╭─ Records to process

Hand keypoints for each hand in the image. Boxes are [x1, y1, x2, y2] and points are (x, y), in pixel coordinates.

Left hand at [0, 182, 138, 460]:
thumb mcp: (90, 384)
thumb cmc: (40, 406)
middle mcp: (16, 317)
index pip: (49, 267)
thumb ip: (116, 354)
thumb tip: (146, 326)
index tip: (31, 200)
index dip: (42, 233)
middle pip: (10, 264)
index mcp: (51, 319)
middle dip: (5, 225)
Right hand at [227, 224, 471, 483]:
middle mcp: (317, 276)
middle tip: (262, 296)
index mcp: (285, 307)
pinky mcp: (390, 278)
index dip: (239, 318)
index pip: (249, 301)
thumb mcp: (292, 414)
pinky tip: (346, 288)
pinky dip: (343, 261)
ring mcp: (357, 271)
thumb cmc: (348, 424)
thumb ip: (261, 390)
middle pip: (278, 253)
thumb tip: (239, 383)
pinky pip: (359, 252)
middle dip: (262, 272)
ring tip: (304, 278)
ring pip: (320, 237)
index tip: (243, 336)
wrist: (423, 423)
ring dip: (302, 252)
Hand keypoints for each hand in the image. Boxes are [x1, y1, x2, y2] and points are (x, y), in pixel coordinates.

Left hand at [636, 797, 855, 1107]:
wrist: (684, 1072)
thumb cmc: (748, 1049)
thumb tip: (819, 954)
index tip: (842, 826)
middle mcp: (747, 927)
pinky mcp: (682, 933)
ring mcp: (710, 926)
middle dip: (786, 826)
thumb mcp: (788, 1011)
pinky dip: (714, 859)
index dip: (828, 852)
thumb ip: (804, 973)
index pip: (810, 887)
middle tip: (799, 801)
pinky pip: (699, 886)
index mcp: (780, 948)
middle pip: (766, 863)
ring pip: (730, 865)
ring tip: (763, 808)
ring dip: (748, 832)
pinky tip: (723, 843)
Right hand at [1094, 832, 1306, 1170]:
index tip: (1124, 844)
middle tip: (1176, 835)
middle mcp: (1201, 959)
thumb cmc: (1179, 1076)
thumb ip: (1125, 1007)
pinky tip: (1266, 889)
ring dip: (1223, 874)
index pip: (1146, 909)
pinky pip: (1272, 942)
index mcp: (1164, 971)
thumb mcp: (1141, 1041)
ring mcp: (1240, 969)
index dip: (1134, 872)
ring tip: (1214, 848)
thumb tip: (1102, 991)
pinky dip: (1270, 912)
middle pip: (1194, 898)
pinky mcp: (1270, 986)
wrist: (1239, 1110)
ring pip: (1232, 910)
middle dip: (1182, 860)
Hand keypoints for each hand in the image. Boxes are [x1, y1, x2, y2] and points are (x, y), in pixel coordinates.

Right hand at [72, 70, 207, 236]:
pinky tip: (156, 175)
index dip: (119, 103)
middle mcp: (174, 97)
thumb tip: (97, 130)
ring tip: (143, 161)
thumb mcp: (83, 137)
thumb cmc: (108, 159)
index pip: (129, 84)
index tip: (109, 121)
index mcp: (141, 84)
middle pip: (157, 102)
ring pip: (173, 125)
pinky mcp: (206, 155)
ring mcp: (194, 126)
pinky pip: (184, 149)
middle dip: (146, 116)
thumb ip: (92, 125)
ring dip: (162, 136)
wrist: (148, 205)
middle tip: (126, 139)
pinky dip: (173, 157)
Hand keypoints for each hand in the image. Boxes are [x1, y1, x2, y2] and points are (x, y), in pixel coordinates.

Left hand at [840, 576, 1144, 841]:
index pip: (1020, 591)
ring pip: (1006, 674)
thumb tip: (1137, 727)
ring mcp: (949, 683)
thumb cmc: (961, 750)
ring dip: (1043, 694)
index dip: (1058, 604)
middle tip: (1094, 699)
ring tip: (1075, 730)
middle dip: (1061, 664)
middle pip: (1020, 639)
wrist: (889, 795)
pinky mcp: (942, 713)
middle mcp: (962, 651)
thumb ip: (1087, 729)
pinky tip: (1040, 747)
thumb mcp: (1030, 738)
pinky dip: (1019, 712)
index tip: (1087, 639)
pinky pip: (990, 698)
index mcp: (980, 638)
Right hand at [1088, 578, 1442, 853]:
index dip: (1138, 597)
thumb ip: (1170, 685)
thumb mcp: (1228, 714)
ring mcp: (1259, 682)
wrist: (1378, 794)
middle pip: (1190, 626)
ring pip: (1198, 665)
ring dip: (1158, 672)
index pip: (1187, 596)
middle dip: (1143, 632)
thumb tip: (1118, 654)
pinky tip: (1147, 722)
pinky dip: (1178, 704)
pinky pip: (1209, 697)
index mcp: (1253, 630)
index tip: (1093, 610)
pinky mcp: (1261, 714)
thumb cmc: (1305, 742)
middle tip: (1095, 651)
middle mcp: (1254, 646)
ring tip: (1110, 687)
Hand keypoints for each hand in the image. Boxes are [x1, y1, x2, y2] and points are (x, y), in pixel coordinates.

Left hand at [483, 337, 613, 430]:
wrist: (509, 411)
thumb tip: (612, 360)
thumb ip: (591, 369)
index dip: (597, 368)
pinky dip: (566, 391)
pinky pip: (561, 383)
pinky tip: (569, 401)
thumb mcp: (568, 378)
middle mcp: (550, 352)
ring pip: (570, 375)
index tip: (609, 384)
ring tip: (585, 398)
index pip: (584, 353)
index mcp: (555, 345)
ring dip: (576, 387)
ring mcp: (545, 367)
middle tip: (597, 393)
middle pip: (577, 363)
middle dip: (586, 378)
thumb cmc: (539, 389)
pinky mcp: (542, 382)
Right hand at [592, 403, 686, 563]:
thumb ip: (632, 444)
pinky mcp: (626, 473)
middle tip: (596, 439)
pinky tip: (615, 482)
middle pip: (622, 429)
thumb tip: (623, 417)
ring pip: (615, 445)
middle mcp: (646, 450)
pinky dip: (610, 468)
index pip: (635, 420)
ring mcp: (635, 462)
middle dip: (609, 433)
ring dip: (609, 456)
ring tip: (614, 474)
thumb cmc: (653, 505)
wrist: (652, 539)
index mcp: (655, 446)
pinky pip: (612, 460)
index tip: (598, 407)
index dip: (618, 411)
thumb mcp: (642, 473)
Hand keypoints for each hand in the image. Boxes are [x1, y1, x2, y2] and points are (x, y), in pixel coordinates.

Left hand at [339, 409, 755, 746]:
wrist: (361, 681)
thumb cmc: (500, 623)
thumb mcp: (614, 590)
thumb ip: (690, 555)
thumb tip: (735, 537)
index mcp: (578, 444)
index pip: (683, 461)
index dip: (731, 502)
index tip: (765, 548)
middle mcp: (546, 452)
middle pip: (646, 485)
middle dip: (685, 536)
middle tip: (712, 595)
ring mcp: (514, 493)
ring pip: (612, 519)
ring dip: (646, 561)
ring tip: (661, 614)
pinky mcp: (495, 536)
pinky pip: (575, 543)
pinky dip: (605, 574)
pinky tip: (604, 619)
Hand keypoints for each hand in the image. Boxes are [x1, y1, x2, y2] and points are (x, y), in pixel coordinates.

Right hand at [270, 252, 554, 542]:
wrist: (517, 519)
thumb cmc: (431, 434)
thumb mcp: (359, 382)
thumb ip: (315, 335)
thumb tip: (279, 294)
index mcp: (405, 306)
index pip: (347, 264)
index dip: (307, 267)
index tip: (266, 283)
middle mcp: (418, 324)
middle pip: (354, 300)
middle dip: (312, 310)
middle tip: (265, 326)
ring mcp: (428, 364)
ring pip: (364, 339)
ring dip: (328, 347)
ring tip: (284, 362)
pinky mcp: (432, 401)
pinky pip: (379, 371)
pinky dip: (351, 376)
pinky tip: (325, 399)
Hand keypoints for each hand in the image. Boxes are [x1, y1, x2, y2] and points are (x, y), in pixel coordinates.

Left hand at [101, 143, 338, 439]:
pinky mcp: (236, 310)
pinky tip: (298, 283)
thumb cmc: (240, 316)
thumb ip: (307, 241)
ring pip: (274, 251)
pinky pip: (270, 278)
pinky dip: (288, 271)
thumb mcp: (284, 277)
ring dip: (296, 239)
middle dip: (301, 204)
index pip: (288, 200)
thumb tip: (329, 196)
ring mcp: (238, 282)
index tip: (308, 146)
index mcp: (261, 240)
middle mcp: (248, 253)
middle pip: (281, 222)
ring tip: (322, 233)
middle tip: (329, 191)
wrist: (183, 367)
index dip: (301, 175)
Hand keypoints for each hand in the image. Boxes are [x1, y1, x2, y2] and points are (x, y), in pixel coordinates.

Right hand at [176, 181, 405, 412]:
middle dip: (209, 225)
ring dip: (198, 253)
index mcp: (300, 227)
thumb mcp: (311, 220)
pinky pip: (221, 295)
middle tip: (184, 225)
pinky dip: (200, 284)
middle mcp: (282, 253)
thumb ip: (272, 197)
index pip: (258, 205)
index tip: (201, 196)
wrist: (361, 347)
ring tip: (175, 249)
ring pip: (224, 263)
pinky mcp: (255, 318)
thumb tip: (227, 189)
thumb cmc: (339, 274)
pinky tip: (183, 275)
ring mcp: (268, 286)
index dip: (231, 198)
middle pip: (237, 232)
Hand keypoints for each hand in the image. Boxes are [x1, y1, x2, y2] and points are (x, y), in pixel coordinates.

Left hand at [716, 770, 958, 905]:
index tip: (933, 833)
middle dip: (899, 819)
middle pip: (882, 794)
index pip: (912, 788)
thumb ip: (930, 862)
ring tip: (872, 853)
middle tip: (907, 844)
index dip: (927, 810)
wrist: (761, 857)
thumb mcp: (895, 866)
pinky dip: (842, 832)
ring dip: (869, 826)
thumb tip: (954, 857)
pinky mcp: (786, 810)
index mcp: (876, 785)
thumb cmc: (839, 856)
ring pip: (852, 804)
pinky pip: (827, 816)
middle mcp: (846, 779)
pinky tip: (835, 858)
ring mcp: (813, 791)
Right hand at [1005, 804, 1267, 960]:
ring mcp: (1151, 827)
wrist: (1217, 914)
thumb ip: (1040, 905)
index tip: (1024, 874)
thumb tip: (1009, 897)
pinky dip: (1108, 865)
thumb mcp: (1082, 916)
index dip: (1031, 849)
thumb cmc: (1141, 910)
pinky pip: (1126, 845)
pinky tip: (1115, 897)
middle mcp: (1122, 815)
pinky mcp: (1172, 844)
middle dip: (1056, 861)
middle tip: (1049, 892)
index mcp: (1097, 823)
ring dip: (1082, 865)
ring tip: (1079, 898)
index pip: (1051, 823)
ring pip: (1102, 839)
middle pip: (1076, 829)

╰─

The task: Once you have identified the lines above that contain "Left", copy each of them.

Exercise solution:
Left hand at [0, 182, 138, 460]:
Left hand at [636, 797, 855, 1107]:
Left hand at [840, 576, 1144, 841]:
Left hand at [483, 337, 613, 430]:
Left hand at [339, 409, 755, 746]:
Left hand at [101, 143, 338, 439]:
Left hand at [716, 770, 958, 905]:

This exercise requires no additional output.